About this advice

This is advice from the Department for Education. The advice is non-statutory, and is designed to help local authorities when dealing with cross-border child protection cases under the 1996 Hague Convention1.

The 1996 Hague Convention ('the Convention') will be implemented in the UK on 1 November 2012. It provides an agreed set of legal provisions and cooperation arrangements to cover the handling of cross-border cases where children’s safety or welfare may be an issue.
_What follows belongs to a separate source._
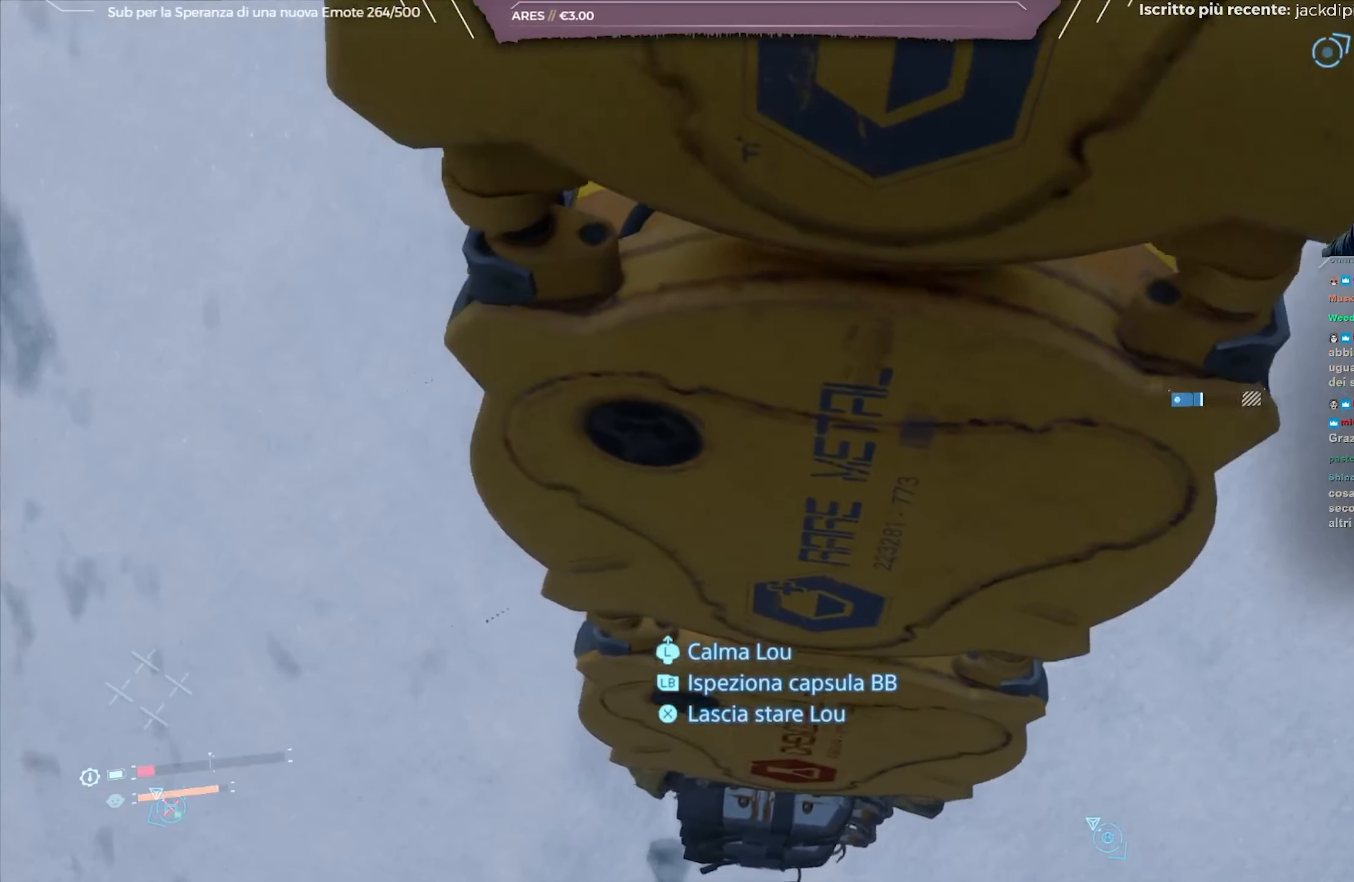
{"buttons": [], "left_stick": "up", "right_stick": "center", "events": [[150, "left_stick", "center"], [267, "left_stick", "up"]]}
This advice sets out the key steps that local authorities can take to:

(a) ask for help or essential information from authorities abroad when dealing, for example, with a child from this country who is in need of support or protection; and  

(b) respond to similar requests put to them by authorities abroad.

Expiry/review date

This advice will be reviewed by 1 April 2014.

Who is this advice for?

This advice is primarily for local authority staff working with children and families, frontline social workers, their team managers, service managers, and children’s services lawyers.
 
It may also be useful for other agencies involved in decisions about children’s welfare, including staff from Cafcass and voluntary sector organisations.

Key points

The Convention applies to situations where contracting states need to cooperate over child protection and welfare cases when there is an international dimension. This can include care proceedings, contact cases and foster placements abroad.

  • The aim of the Convention is to bring about better co-operation between countries so that the handling of cases and protections put in place is more efficient, avoids delays and delivers better outcomes for the children involved.
  • This advice is distinct from Department guidance that already exists on the other main types of cross-border cases – inter-country adoption and child abduction. It is not intended as a definitive legal interpretation of the Convention – local authorities should seek their own legal advice on individual cases as required.
  • The Convention’s provisions do not mean major change for local authorities – in a number of respects they mirror arrangements already in place governing co-operation arrangements between EU member states on these types of children’s cases.
  • The Convention does, however, extend these arrangements in some situations, and will mean that similar co-operation processes will now also apply between this country and countries outside the EU which have implemented the Convention.  It will not apply between England and the other juristictions of the UK. 

11996 Hague Convention on Jurisdiction, Applicable Law, Recognition, Enforcement and Co-operation in respect of Parental Responsibility and measures for the Protection of Children.